Tucker v. State

57 Ga. 503 | Ga. | 1876

Lead Opinion

Warner, Chief Justice.

The defendant was indicted for the offense of “larceny from the vessel,” under the 4408th section of the Code, and upon his trial therefor, was found guilty. A motion was made for a new trial on the various grounds stated therein, *505which was overruled by the court, and the defendant excepted.

1. The evidence in the record, in our judgment, was sufficient to satisfy the jury, beyond a reasonable doubt, that the defendant stole the hats from the vessel as alleged in the indictment.

2, 3. That part of the charge of the court to the jury, to-wit: “ Whenever it is established that a larceny has been committed, and the stolen goods are immediately afterwards found in the possession of a person, that fact is presumptive evidence that the person is guilty of the larceny of the character charged to have been committed,” was unobjectionable; but that part of the charge, to-wit: “If you further believe, from the evidence, that a portion of the stolen goods were, at the very time, or immediately afterwards, found in the possession of the defendant, then the law presumes that the defendant is guilty of the offense of larceny from the vessel, and the burden of proof is upon him to show that he obtained the goods honestly, and if he fails to do this, you should find him guilty of the offense charged,” was error, according to the ruling of this court in- Parker vs. The State, 34 Georgia Reports, 262.

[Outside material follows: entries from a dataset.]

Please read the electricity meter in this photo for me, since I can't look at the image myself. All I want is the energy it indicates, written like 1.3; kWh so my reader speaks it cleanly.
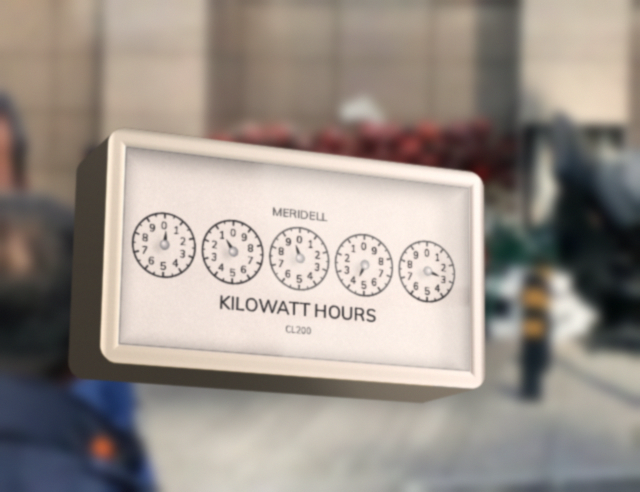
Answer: 943; kWh
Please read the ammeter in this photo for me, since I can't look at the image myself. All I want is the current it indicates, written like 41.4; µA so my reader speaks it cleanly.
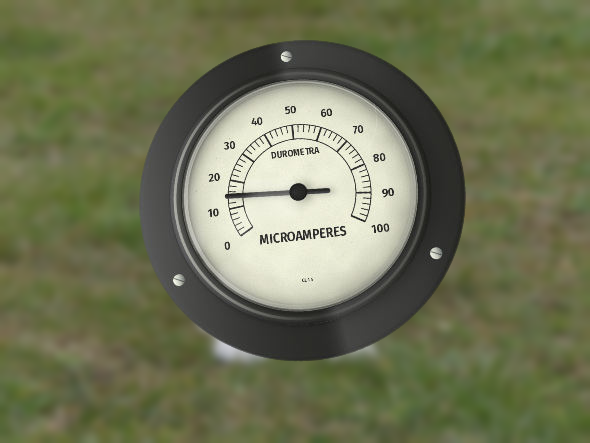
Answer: 14; µA
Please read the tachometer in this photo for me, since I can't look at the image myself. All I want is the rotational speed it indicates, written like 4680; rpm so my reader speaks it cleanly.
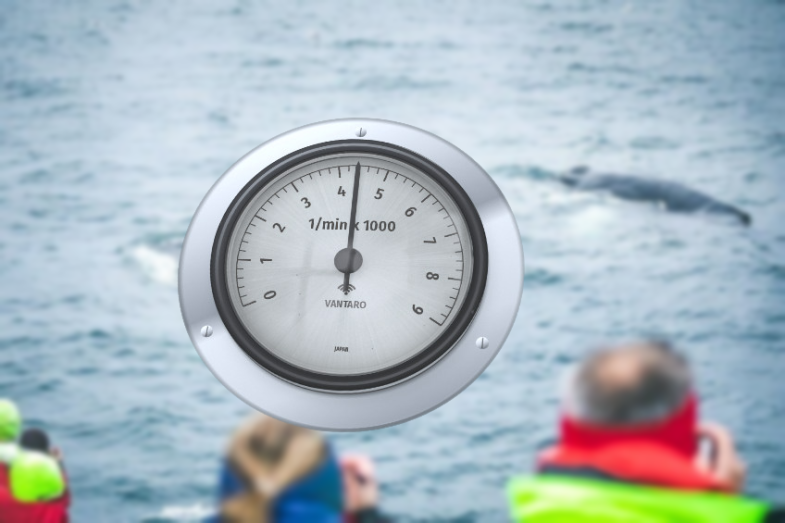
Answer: 4400; rpm
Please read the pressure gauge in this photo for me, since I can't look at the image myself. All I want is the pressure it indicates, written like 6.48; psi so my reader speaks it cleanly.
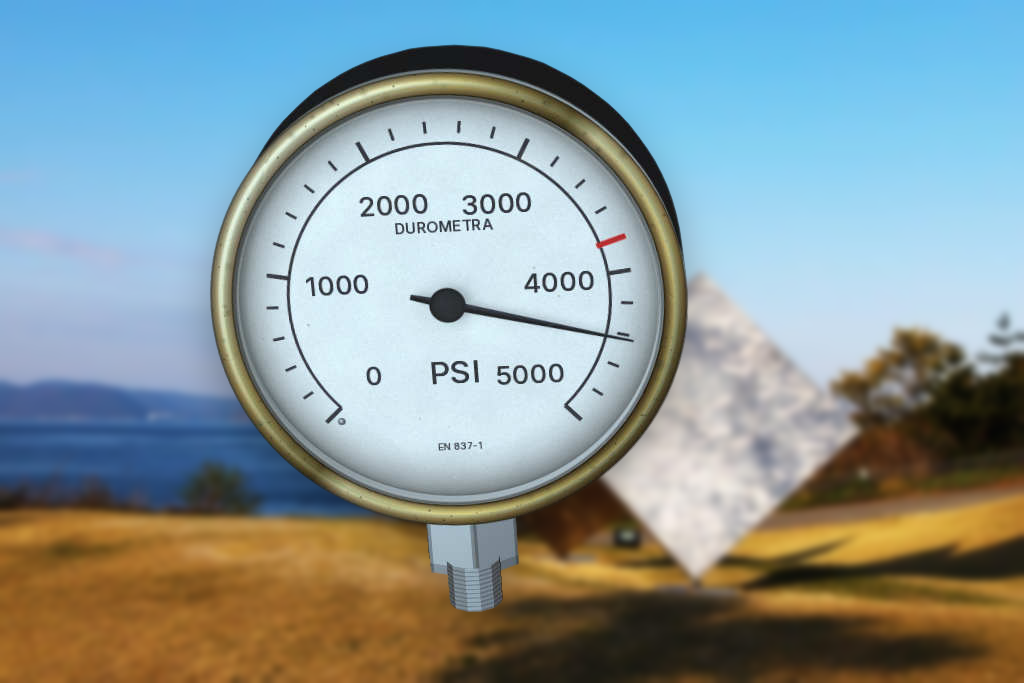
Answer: 4400; psi
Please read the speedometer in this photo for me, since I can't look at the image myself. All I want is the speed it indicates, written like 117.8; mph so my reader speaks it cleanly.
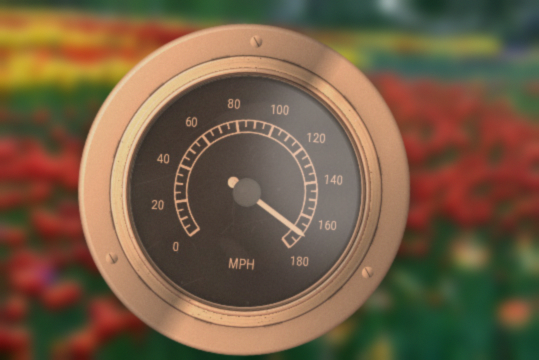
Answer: 170; mph
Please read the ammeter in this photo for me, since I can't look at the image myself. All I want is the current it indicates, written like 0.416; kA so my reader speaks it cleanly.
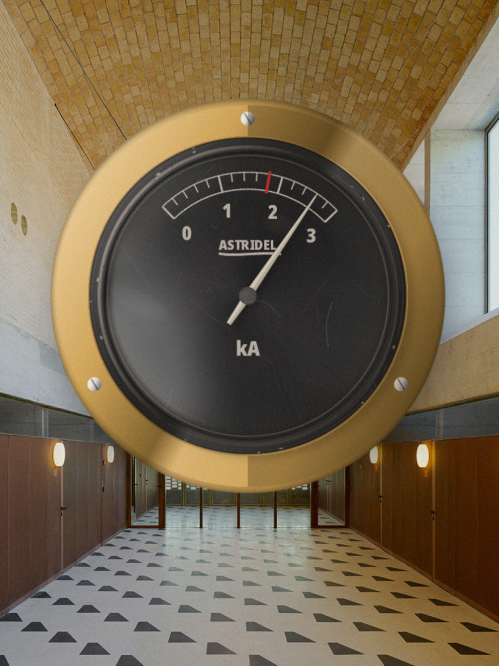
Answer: 2.6; kA
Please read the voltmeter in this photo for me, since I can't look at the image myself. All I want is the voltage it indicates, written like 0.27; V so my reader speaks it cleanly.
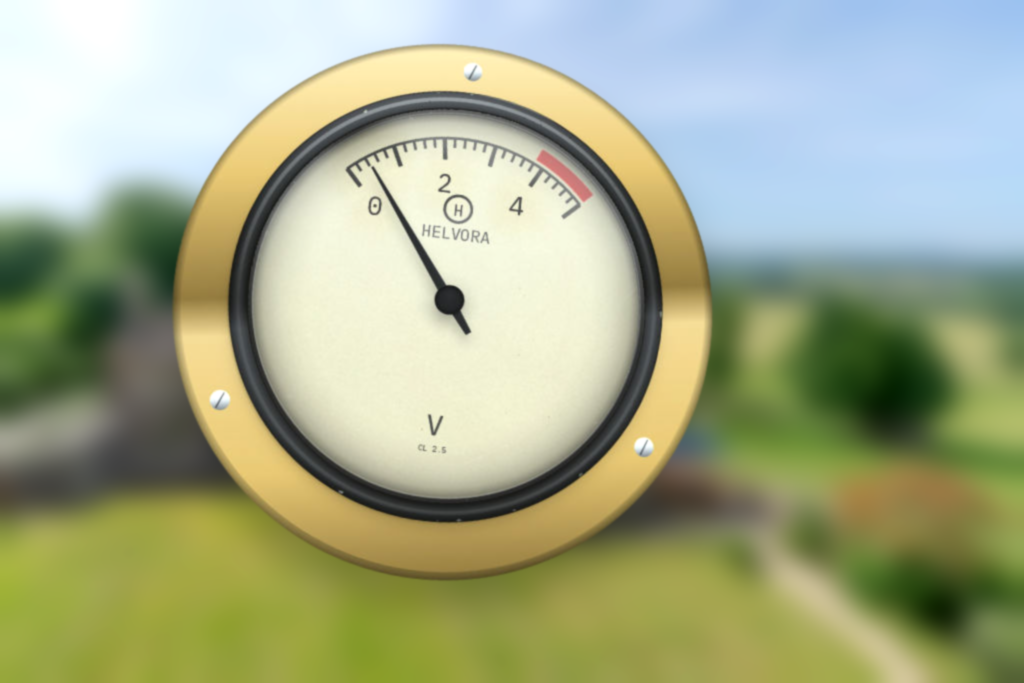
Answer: 0.4; V
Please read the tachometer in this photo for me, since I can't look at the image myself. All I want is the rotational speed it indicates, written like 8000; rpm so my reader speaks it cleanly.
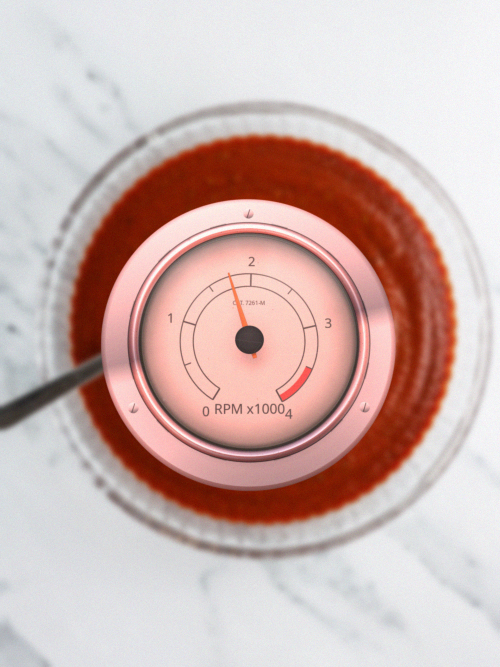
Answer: 1750; rpm
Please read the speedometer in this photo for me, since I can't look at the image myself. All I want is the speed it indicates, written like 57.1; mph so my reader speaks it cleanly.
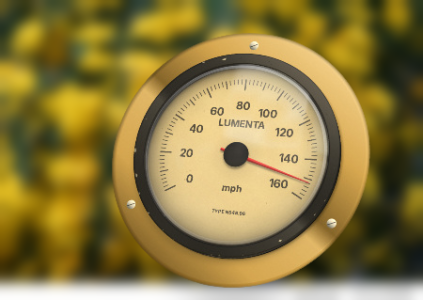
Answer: 152; mph
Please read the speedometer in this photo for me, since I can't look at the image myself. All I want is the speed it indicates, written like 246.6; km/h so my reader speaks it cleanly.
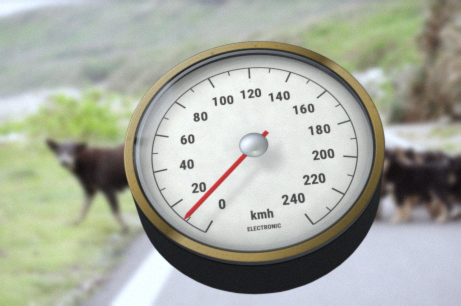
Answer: 10; km/h
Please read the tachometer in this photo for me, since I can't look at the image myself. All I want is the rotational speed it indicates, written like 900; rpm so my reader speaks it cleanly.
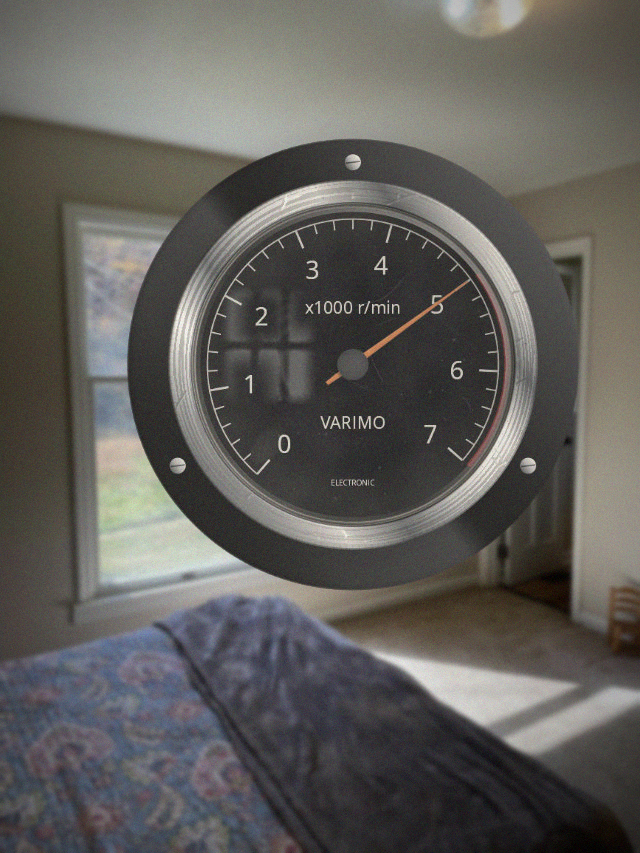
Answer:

4. The charge of the court was objectionable in regard to the statement of the prisoner, in so far as it attempted to show by argument that his statement was not true, from the evidence. But, notwithstanding the court may have erred in its charge to the jury, still, the verdict was right under the evidence and the law applicable thereto, and we will not disturb it.

Let the judgment of the court below be affirmed.






Concurrence Opinion

Jackson, Judge,

concurring.

I concur in the judgment of the court in this- case, but not in that part of the opinion which, condemns the court below for charging the jury to the effect that if certain facts exist, then the law presumes that the defendant is guilty, and that they should find him guilty. On the contrary, I think it *506is the duty of the court, always to make a practical application of the law to the facts, and always to tell the jury that if, from the evidence, you find the facts to be so and so, then the defendant is guilty. Nor does the case in 34 Georgia Reports, 262, conflict with this view. The complaint there was that the present chief justice emphasized a little too strongly the words, “you ought to find him guiltyand the then Chief Justice Lumpkin, merely questions the propriety of this charge in this emphatic way, and all that he says about it is in the shape of a question, a mere query. In this case, the court charged the jury to the effect that if these goods stolen from this vessel, were found shortly after they were missing in possession of the defendant, their the law presumed him guilty, unless he explained how he came by them, “and you should find him guilty.” I think that the charge was exactly right; and notwithstanding the criticism of Chief Justice Lumpkin, upon Chief J ustice, then Judge Warner, on the circuit, I think that if Judge Tompkins had added, with emphasis, and you ought to find him guilty, instead of “you should find him so,” he would not have been wrong. Of course the judge should always charge in respect to reasonable doubts, as he did in this case.

I think the fault usual among presiding judges on jury trials, is that they deal too much in generalities, the jury not understanding what they mean; always, they should make the law clear and easily to be understood by the jury, and to do this they must practically apply it to the facts by telling the jury that if you believe, from the evidence, such to be the facts, then such is the law, and defendant is guilty, and you should so find. I cannot, therefore, give my concurrence to the construction put upon Judge Lumpkin’s remarks or questions, in 34 Georgia Reports, nor to the condemnation of Judge Tompkins’ charge in this case.